Poorna Jagannathan and Casey Thomas Brown, playing the sole two characters in a continually shifting, reconciliatory, and fractious dialogue, have a believable dynamic and Brown especially brings in copious ease and a lovely sense of self-belief. The sexual tension and pertness that he imbues the scenes with is a delight while pushing transgressively against all supposedly permissible structures of kinship that Priya and Nick are connected by. Jagannathan excellently underplays a crucial scene that has her revisiting and compelled to address an enormity of what she describes as the ‘nerve endings of trauma’.
At its heart, Griffiths’ film is about all the baggage that we carry, knowingly or inadvertently, from parents, our past, things that we thought we had dealt with and resolved but threaten a resurfacing at a passing trigger.
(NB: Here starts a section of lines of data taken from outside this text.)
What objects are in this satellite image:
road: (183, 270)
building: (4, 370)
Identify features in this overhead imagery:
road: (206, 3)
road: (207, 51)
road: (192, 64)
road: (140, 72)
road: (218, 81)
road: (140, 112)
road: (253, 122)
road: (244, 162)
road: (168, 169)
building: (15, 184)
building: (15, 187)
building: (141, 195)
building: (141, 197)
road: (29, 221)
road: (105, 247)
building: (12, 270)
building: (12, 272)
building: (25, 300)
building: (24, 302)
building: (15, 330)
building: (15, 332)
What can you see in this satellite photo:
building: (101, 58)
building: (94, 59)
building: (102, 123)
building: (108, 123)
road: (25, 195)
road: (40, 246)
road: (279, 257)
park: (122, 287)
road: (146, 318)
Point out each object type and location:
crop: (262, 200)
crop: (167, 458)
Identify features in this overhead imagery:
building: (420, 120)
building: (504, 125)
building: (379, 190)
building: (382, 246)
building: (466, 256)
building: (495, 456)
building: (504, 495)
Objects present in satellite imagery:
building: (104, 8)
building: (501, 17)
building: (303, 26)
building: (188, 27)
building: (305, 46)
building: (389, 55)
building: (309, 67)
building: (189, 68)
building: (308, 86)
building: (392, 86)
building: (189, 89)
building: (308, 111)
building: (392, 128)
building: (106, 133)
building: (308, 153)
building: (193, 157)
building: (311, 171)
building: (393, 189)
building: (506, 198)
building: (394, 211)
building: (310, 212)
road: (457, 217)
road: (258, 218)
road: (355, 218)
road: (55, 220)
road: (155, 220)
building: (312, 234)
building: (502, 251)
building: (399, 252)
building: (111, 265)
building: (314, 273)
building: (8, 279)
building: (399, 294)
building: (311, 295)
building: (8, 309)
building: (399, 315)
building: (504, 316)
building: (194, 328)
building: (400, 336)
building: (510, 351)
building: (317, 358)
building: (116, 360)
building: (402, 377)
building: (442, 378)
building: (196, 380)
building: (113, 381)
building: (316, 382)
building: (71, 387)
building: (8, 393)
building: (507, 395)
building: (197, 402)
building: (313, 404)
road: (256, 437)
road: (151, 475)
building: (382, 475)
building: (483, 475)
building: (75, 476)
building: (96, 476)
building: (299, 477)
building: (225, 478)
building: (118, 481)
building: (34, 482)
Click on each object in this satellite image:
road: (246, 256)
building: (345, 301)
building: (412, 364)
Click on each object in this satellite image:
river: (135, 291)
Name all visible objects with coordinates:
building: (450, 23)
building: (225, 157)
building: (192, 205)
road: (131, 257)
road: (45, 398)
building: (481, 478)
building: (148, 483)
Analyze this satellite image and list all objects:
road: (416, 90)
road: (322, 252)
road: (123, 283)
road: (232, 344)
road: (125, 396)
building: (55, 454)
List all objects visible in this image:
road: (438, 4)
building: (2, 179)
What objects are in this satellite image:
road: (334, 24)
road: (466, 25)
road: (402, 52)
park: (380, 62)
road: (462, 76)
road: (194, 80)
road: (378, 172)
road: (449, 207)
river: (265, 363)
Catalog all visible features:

Griffiths emphasizes the sheer harrowing nature of the process of confrontation and acknowledgement critical to a healthy recovery.
Priya, who describes herself as being cogitating always, yearns for living the world and engaging with it which Nick does in the most unapologetic, brash and gleefully open manner. But she is too trapped in her guardedness about searching within her history the uncomfortable links between pain and pleasure. This is where the film seeks to promise delving into but becomes stunted in the rushed final scenes. I wish Griffiths picks this strand up and pushes the boundaries of her exploration even further and defiantly in her next project.